* **Directions for this task**
Working from the listing below, pick each line containing the word "Azzi" and copy it.

* **Material provided**

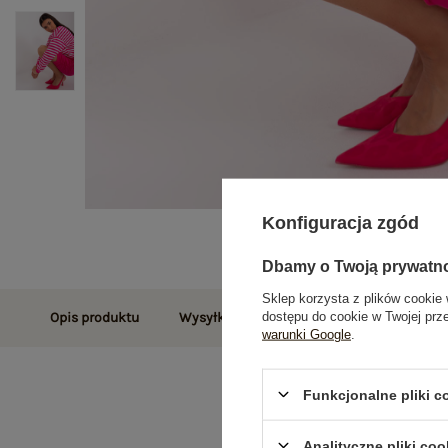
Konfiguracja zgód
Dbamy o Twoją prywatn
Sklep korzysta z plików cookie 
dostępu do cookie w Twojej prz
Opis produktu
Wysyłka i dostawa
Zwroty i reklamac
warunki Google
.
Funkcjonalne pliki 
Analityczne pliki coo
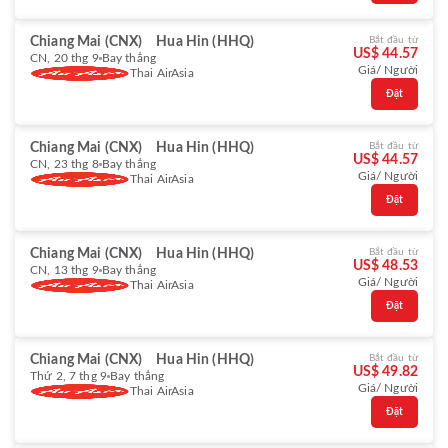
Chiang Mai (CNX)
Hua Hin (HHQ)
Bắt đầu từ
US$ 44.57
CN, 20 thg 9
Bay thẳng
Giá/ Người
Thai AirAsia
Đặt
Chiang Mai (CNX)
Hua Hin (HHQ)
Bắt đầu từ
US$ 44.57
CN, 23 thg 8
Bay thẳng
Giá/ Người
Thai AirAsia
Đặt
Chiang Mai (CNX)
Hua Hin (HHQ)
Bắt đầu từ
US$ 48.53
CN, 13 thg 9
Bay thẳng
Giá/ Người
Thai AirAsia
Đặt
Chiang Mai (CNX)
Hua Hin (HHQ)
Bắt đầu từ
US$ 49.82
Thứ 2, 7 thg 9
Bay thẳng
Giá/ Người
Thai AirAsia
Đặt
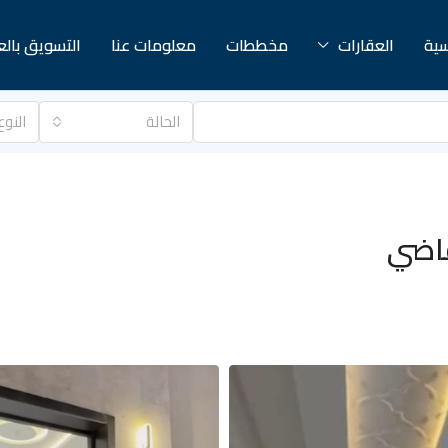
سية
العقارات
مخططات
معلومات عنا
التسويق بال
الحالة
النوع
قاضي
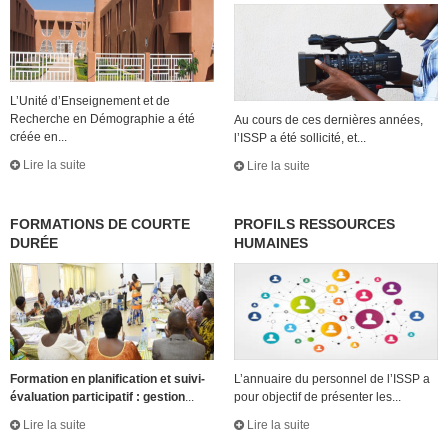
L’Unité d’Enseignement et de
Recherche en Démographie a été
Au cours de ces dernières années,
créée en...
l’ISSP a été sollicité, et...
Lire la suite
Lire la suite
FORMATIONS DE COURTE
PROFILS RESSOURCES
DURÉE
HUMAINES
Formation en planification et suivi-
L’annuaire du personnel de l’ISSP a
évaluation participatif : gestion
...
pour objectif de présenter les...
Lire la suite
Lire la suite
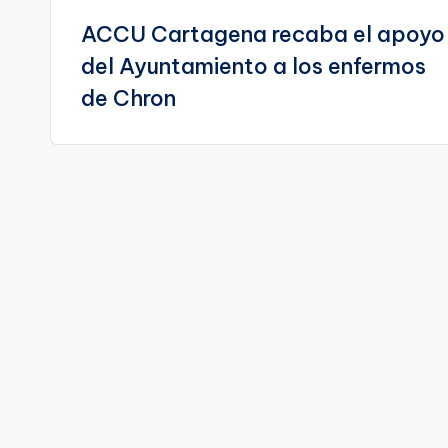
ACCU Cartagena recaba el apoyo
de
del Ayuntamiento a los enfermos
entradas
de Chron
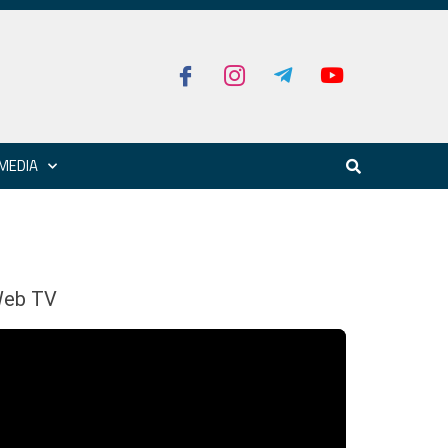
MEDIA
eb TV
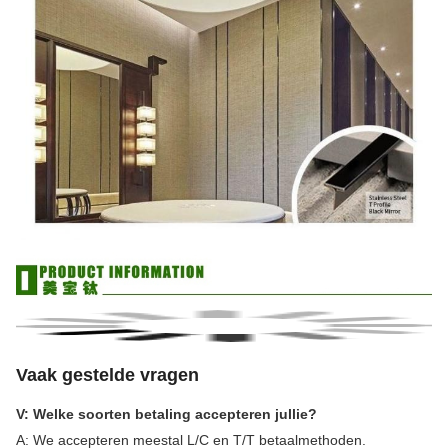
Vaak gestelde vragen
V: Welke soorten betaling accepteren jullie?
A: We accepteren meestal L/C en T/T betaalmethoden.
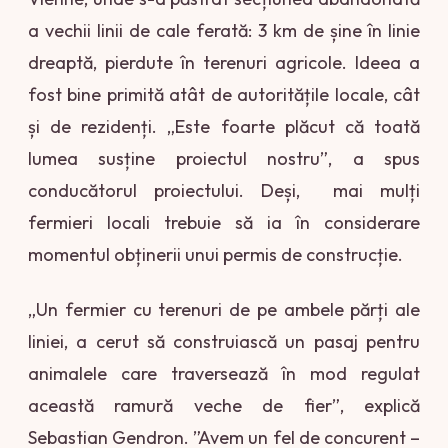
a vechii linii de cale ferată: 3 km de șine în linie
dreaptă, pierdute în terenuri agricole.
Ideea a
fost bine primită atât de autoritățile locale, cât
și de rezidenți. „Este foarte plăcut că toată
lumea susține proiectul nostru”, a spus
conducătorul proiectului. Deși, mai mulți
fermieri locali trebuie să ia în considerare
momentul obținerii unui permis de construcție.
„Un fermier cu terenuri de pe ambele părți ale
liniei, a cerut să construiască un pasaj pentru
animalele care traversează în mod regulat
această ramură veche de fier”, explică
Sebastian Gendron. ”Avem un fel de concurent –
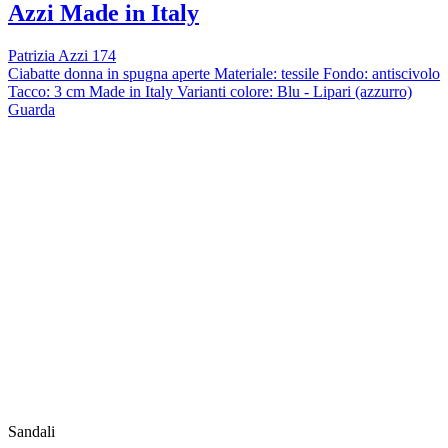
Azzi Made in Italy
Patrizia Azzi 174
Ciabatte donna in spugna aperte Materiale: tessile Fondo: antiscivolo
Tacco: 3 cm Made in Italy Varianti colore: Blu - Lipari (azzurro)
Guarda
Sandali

* **Completed task**
Azzi Made in Italy
Patrizia Azzi 174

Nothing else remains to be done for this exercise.